There was the time Austin Meyer, the men’s assistant basketball coach, was threatened with gun violence from a father-coach that coached a high school boys’ team located in Belton, Missouri. That coach wouldn’t leave the court either and a technical cost his team a double overtime loss in the championship game.
Violence in the youth tournament actually prompted Campus Safety to add to their presence at the games. One fateful year, we had a bench clearing brawl from two high school girls’ team, one from Kansas City and one from Lincoln. We kicked both teams out of the tournament.
That same year, an organization from Lincoln had three coaches that definitely weren’t parents. I’m not sure what they did for a living, but it wasn’t public speaking. It might have been public yelling.
They had given us trouble all weekend, but it came to a head in the championship of a junior high division. I had another college official on the game. With the score tied with a Maryville team, the young coach protested so loudly at a traveling call, he got a technical. The following free throws with ended the game.
I couldn’t get him and some of the parents out of the gym until I asked someone to call the police. Just about the time I had them out of the gym, they brought in the race card, not to me but to my African American graduate assistant. These coaches were black, too, but they still found a way to almost lead my grad assistant to blows.
There always is an interesting relationship when the coaches and officials are professional.
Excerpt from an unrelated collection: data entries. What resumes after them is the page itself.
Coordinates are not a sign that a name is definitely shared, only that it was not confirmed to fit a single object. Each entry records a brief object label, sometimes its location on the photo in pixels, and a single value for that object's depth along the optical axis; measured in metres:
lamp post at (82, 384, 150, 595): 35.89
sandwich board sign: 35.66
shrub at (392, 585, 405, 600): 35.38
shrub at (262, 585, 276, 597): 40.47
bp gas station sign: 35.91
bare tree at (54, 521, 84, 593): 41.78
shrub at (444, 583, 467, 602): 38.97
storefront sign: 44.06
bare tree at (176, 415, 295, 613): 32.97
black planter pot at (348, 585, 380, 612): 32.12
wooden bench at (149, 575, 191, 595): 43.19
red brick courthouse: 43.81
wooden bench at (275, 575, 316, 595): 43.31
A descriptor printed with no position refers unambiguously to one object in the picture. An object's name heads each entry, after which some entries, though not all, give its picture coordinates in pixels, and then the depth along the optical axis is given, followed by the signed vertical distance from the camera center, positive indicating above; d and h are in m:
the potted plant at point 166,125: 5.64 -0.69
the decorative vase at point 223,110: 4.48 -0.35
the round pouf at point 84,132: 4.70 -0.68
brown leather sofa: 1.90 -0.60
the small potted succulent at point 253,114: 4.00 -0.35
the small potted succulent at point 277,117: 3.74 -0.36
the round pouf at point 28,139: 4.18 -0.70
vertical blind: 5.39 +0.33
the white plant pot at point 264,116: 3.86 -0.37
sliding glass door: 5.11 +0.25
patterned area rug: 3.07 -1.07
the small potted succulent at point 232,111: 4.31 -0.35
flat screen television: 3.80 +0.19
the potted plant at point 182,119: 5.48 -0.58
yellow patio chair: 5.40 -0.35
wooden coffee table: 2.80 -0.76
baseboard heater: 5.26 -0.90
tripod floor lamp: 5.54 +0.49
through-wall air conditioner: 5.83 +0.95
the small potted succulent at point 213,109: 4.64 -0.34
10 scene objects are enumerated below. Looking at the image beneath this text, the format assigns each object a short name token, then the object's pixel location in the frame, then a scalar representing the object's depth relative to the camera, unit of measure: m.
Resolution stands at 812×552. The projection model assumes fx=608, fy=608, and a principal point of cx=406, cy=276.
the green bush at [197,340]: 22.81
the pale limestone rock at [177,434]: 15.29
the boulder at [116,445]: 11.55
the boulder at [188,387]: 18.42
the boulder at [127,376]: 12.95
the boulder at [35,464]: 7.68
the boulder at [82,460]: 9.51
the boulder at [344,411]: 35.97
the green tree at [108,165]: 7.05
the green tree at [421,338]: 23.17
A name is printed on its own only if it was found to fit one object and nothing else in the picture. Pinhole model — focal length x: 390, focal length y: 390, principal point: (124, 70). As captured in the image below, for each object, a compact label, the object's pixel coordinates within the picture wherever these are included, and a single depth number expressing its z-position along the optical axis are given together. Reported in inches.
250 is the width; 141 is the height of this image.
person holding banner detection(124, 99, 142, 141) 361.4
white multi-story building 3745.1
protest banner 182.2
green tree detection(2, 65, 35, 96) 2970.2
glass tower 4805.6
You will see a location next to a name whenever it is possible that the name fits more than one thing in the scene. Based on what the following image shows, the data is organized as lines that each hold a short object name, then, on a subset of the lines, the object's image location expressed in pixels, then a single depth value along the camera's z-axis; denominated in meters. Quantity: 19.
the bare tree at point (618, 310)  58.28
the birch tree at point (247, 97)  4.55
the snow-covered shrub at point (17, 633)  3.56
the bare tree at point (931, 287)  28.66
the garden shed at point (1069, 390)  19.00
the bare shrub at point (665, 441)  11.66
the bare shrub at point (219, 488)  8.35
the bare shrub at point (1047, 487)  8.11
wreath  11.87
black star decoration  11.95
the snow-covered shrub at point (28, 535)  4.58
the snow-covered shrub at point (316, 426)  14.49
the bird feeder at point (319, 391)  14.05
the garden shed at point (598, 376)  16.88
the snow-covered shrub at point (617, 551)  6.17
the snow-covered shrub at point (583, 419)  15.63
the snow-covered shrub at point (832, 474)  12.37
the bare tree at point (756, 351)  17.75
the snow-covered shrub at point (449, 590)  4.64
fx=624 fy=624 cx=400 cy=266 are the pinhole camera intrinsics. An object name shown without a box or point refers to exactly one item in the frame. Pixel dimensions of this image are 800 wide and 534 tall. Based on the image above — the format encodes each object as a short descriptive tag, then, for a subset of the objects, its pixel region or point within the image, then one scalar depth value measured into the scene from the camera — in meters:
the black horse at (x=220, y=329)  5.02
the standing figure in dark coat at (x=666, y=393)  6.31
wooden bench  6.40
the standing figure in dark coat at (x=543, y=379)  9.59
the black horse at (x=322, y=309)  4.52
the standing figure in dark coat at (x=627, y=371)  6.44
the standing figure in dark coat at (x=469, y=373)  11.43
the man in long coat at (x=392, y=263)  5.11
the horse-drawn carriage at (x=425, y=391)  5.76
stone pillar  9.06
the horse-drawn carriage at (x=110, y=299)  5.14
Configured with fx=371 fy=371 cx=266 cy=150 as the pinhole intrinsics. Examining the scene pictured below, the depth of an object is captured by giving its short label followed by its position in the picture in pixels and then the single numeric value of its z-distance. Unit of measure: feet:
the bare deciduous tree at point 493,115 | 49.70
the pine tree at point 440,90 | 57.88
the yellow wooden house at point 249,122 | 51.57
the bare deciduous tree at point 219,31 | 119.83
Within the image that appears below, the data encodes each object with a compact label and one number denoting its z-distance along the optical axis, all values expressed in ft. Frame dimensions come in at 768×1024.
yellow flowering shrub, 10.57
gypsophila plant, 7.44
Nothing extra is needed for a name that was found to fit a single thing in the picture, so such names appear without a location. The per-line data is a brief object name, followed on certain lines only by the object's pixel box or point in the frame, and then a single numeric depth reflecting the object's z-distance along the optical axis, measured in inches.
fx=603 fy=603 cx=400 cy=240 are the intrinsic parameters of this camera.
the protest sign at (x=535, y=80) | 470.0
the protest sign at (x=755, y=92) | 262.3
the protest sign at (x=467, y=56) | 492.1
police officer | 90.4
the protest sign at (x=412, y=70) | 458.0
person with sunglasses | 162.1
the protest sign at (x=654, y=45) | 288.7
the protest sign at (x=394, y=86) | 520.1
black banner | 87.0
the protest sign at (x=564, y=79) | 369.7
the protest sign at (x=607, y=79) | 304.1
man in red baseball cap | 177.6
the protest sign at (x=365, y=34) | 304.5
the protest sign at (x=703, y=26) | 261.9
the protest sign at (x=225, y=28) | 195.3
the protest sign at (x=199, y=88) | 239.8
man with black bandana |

You had coaches like the chair-tossing Bob Knight to intimidating coaches like Bob Huggins, the West Virginia coach. Some coaches look tougher than they really are.
I have never seen Ben McCollum, the Northwest men’s basketball coach, earn a technical foul. It’s not that he’s always pleased with the officials, it’s just the way he treats them. His protests are usually normal conversations where he doesn’t show-up the officials.
I used to take my relationship with officials as part of the game plan. If I had one particular official, I warned my players never to react to a call. If she didn’t call a technical, she would make close calls to punish the player. I had seen her really cost certain coaches because they didn’t realize how easy her feelings could be hurt.
Personally, I had total three technical fouls at Northwest in 13 years. Of course, I didn’t deserve any of them. I talked to the officials often, but hardly ever with a raised voice. I often asked the officials to take a vote of my bench players to see if they thought they got the call correct. Never once did they take my advice, which would make me question if they believed in the democratic process.
Only once did I have an official change a call. The opposing coach wasn’t considering the retired official’s feelings. It was a game in the Bahamas. I had a retired Big Ten men’s official working the game. He wanted to earn enough money to keep him on the golf course over Christmas.
A coach from Northern Montana had been screaming since the game began. About halfway through the first half, several players collided and the official gave a foul to my best player. I called the official over. Earlier, we had a couple of friendly exchanges.
I suggested he had the foul against the right team but had called it on the wrong player. He said, “Really? Who should get the foul?” I gave him a number of a reserve player that was on the floor at the time. He looked down at the other coach, stopped the game, and changed his call so the foul was on the reserve. The Montana coach needed not to make that guy mad. After all, officials have feelings, too.